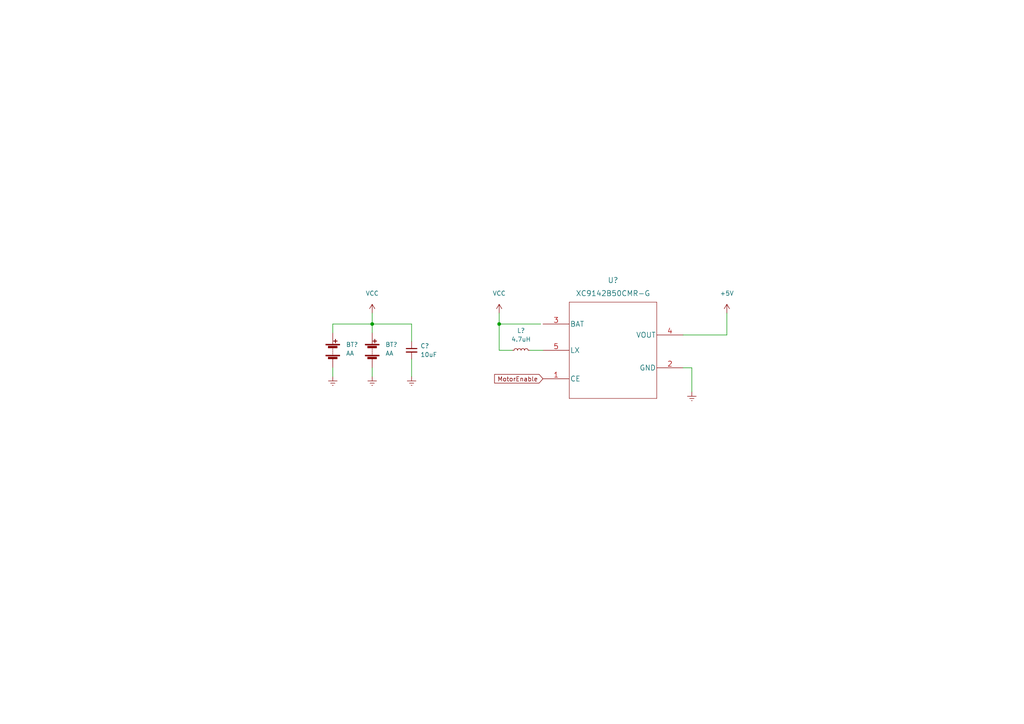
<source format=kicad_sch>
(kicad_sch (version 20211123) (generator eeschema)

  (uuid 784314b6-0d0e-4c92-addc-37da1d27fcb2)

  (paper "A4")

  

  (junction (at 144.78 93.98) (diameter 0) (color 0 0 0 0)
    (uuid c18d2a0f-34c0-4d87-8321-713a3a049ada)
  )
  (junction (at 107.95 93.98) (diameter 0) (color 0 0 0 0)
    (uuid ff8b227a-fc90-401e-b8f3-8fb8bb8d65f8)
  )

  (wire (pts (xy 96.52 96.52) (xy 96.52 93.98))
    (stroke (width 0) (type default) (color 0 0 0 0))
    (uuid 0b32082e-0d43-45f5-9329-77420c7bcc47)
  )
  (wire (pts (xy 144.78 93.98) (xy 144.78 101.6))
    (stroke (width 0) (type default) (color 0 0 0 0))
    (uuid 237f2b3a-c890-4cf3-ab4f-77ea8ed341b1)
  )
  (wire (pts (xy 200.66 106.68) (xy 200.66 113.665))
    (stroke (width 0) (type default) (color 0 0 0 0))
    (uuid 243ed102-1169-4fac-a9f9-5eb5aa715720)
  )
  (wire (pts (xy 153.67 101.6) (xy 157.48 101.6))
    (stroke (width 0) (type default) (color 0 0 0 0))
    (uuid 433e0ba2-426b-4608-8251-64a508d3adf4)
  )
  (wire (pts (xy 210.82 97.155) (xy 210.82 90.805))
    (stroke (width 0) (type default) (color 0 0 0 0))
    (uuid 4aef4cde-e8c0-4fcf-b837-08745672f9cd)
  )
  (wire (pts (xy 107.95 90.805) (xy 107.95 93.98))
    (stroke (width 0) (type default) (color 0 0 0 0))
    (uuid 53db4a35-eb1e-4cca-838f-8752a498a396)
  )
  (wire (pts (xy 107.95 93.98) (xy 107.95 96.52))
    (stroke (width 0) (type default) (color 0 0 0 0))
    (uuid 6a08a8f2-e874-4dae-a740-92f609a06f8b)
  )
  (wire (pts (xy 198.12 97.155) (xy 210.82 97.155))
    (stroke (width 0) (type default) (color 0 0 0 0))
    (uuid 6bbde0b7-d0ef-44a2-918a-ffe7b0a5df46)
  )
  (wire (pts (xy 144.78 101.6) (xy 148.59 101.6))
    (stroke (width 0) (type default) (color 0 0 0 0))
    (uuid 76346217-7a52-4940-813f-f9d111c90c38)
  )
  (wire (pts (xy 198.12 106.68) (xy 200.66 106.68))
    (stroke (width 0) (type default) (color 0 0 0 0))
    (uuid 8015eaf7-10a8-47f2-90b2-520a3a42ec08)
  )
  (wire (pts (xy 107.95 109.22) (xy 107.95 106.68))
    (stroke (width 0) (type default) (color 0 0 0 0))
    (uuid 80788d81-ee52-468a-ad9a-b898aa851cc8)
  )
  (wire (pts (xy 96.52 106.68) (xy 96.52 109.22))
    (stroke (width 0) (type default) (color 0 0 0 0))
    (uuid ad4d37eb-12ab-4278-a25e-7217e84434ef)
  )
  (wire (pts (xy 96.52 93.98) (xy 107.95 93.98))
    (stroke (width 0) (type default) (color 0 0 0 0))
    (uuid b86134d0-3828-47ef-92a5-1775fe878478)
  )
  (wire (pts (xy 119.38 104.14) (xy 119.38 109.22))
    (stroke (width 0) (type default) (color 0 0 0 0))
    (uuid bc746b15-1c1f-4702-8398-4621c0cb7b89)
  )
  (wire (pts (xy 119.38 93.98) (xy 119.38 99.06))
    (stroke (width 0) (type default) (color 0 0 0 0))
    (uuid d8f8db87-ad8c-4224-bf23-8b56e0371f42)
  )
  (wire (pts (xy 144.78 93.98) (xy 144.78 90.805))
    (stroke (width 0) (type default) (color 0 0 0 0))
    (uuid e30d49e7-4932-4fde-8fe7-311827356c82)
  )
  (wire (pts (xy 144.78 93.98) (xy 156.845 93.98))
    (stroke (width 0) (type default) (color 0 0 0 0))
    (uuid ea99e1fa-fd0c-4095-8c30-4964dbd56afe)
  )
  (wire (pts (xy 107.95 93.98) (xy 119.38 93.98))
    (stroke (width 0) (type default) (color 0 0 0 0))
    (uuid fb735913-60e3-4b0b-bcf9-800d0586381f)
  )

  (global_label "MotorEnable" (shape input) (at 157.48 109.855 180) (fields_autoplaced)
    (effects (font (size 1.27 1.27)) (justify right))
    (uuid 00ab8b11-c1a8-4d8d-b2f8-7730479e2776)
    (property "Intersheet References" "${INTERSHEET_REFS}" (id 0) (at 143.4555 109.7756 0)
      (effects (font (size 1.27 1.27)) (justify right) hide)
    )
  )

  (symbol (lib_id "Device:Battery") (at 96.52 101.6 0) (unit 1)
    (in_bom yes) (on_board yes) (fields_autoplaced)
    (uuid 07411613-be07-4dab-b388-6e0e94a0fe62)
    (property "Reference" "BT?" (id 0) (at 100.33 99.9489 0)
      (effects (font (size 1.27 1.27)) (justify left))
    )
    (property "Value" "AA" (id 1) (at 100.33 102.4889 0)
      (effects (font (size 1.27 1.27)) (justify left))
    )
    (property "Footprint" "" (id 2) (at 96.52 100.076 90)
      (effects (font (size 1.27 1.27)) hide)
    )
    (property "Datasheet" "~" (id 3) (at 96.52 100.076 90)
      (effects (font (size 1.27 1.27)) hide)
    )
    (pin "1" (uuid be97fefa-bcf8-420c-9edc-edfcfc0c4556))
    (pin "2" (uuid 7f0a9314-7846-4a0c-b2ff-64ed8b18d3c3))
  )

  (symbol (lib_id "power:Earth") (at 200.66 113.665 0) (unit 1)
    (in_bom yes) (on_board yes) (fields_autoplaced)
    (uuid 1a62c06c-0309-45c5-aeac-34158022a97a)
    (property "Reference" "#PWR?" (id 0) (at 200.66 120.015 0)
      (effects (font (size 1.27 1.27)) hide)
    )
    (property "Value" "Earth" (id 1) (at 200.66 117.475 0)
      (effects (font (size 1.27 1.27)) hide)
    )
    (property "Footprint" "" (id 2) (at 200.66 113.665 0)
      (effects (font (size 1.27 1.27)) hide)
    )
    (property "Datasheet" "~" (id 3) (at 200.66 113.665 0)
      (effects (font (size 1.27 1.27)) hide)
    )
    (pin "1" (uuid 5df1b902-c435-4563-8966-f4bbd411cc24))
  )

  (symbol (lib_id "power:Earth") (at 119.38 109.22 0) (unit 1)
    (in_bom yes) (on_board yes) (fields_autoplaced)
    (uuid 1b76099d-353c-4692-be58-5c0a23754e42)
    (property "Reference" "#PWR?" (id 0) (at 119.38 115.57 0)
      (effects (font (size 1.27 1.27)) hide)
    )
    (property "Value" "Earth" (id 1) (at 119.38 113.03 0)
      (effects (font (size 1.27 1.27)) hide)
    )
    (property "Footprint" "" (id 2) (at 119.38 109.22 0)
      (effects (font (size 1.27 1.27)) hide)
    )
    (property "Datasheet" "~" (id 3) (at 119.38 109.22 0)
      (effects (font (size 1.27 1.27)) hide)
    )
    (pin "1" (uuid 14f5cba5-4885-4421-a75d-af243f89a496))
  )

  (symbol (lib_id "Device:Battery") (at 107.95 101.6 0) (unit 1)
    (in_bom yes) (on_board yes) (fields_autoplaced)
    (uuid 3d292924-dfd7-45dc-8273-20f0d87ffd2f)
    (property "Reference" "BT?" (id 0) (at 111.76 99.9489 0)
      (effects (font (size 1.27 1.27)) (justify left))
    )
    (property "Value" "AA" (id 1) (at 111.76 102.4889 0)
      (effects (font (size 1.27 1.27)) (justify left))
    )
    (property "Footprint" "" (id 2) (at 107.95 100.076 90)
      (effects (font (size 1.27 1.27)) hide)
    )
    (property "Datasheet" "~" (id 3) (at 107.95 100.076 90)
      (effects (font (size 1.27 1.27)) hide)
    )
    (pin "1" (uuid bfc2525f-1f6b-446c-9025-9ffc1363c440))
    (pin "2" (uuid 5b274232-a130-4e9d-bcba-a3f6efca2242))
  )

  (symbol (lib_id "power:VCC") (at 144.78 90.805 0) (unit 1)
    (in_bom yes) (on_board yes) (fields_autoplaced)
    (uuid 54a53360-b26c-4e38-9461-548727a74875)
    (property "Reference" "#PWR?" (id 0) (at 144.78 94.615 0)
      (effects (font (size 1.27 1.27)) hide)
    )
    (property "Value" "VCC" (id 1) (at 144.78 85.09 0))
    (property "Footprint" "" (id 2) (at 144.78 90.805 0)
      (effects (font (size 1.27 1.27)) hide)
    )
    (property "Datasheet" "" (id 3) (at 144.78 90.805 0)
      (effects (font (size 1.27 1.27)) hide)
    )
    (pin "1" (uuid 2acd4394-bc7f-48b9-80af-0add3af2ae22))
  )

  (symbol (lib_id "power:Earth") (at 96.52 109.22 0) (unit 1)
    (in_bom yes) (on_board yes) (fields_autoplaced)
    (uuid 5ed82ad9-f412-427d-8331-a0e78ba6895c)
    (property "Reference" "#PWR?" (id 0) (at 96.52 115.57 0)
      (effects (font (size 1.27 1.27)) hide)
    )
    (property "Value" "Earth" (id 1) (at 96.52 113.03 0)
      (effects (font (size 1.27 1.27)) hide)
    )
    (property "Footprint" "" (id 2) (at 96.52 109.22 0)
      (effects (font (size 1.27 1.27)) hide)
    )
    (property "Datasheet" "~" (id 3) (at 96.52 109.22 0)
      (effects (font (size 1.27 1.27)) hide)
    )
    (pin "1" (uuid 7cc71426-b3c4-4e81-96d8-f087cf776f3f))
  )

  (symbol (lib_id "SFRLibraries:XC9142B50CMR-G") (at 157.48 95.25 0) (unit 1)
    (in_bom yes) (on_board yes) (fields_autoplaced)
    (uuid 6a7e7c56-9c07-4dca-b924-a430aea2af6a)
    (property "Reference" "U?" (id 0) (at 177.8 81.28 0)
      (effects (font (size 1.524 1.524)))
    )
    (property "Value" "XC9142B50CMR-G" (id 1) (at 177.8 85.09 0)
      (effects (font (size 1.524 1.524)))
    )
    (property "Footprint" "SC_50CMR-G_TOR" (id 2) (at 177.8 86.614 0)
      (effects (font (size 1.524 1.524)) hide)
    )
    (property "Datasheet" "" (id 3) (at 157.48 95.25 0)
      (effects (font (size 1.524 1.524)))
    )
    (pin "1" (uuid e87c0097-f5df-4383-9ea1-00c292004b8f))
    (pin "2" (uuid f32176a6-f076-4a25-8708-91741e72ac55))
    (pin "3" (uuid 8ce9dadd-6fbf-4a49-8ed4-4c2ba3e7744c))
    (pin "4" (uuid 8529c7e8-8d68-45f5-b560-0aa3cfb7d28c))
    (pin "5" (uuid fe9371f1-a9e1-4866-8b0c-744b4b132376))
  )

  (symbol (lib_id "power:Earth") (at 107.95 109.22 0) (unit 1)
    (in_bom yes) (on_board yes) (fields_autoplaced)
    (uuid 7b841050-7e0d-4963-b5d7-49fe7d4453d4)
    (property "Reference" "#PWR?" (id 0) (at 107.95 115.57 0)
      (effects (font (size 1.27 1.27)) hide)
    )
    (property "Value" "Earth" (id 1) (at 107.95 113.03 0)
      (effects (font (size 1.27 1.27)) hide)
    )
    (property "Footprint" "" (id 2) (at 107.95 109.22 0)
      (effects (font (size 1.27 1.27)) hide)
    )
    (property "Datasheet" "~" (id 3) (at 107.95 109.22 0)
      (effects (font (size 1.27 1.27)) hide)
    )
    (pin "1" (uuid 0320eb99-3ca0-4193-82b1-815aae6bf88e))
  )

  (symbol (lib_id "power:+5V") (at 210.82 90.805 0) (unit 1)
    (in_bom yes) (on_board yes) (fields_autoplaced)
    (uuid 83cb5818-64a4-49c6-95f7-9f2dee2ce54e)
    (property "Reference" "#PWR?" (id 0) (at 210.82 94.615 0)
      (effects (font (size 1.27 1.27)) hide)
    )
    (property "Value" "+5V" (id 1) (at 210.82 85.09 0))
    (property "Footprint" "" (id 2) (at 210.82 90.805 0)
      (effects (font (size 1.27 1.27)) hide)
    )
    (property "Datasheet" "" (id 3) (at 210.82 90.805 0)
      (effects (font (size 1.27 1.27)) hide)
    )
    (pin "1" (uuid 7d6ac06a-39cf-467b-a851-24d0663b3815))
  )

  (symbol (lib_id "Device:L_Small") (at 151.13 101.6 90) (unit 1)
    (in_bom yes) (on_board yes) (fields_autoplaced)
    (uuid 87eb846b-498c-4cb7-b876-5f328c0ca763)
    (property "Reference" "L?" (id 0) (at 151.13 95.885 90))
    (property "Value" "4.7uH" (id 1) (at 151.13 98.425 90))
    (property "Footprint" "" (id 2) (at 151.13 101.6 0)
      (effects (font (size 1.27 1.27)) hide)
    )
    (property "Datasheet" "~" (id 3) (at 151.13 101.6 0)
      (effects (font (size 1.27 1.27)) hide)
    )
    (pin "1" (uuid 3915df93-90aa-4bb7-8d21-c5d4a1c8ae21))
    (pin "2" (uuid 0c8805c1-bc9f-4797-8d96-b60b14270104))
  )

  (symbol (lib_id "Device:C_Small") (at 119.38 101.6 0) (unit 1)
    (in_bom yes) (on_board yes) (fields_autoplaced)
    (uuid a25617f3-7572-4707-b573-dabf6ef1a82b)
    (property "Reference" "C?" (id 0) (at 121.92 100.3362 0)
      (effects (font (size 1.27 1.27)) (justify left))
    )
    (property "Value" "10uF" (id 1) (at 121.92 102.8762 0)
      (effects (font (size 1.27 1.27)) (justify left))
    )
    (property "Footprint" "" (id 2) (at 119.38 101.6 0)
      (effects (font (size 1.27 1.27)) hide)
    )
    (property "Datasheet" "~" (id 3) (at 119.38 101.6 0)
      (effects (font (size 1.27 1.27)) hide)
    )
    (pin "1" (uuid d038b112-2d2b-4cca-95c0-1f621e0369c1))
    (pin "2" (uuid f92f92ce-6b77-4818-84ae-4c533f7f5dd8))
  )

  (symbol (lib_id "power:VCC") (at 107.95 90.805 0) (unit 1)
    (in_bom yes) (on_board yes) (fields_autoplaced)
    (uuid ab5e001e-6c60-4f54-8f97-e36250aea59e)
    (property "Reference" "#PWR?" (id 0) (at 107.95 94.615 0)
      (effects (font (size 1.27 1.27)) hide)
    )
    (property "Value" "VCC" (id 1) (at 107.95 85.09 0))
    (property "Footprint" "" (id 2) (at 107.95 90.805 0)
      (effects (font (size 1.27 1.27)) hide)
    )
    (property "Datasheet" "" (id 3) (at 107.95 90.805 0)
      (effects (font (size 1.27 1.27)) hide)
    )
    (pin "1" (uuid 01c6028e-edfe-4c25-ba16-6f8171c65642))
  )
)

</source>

Action item -> From the first line of the entries above through the line with "(wire (pts (xy 96.52 106.68)", set down each line exactly and drop the pictures.

Answer ->
<source format=kicad_sch>
(kicad_sch (version 20211123) (generator eeschema)

  (uuid 784314b6-0d0e-4c92-addc-37da1d27fcb2)

  (paper "A4")

  

  (junction (at 144.78 93.98) (diameter 0) (color 0 0 0 0)
    (uuid c18d2a0f-34c0-4d87-8321-713a3a049ada)
  )
  (junction (at 107.95 93.98) (diameter 0) (color 0 0 0 0)
    (uuid ff8b227a-fc90-401e-b8f3-8fb8bb8d65f8)
  )

  (wire (pts (xy 96.52 96.52) (xy 96.52 93.98))
    (stroke (width 0) (type default) (color 0 0 0 0))
    (uuid 0b32082e-0d43-45f5-9329-77420c7bcc47)
  )
  (wire (pts (xy 144.78 93.98) (xy 144.78 101.6))
    (stroke (width 0) (type default) (color 0 0 0 0))
    (uuid 237f2b3a-c890-4cf3-ab4f-77ea8ed341b1)
  )
  (wire (pts (xy 200.66 106.68) (xy 200.66 113.665))
    (stroke (width 0) (type default) (color 0 0 0 0))
    (uuid 243ed102-1169-4fac-a9f9-5eb5aa715720)
  )
  (wire (pts (xy 153.67 101.6) (xy 157.48 101.6))
    (stroke (width 0) (type default) (color 0 0 0 0))
    (uuid 433e0ba2-426b-4608-8251-64a508d3adf4)
  )
  (wire (pts (xy 210.82 97.155) (xy 210.82 90.805))
    (stroke (width 0) (type default) (color 0 0 0 0))
    (uuid 4aef4cde-e8c0-4fcf-b837-08745672f9cd)
  )
  (wire (pts (xy 107.95 90.805) (xy 107.95 93.98))
    (stroke (width 0) (type default) (color 0 0 0 0))
    (uuid 53db4a35-eb1e-4cca-838f-8752a498a396)
  )
  (wire (pts (xy 107.95 93.98) (xy 107.95 96.52))
    (stroke (width 0) (type default) (color 0 0 0 0))
    (uuid 6a08a8f2-e874-4dae-a740-92f609a06f8b)
  )
  (wire (pts (xy 198.12 97.155) (xy 210.82 97.155))
    (stroke (width 0) (type default) (color 0 0 0 0))
    (uuid 6bbde0b7-d0ef-44a2-918a-ffe7b0a5df46)
  )
  (wire (pts (xy 144.78 101.6) (xy 148.59 101.6))
    (stroke (width 0) (type default) (color 0 0 0 0))
    (uuid 76346217-7a52-4940-813f-f9d111c90c38)
  )
  (wire (pts (xy 198.12 106.68) (xy 200.66 106.68))
    (stroke (width 0) (type default) (color 0 0 0 0))
    (uuid 8015eaf7-10a8-47f2-90b2-520a3a42ec08)
  )
  (wire (pts (xy 107.95 109.22) (xy 107.95 106.68))
    (stroke (width 0) (type default) (color 0 0 0 0))
    (uuid 80788d81-ee52-468a-ad9a-b898aa851cc8)
  )
  (wire (pts (xy 96.52 106.68) (xy 96.52 109.22))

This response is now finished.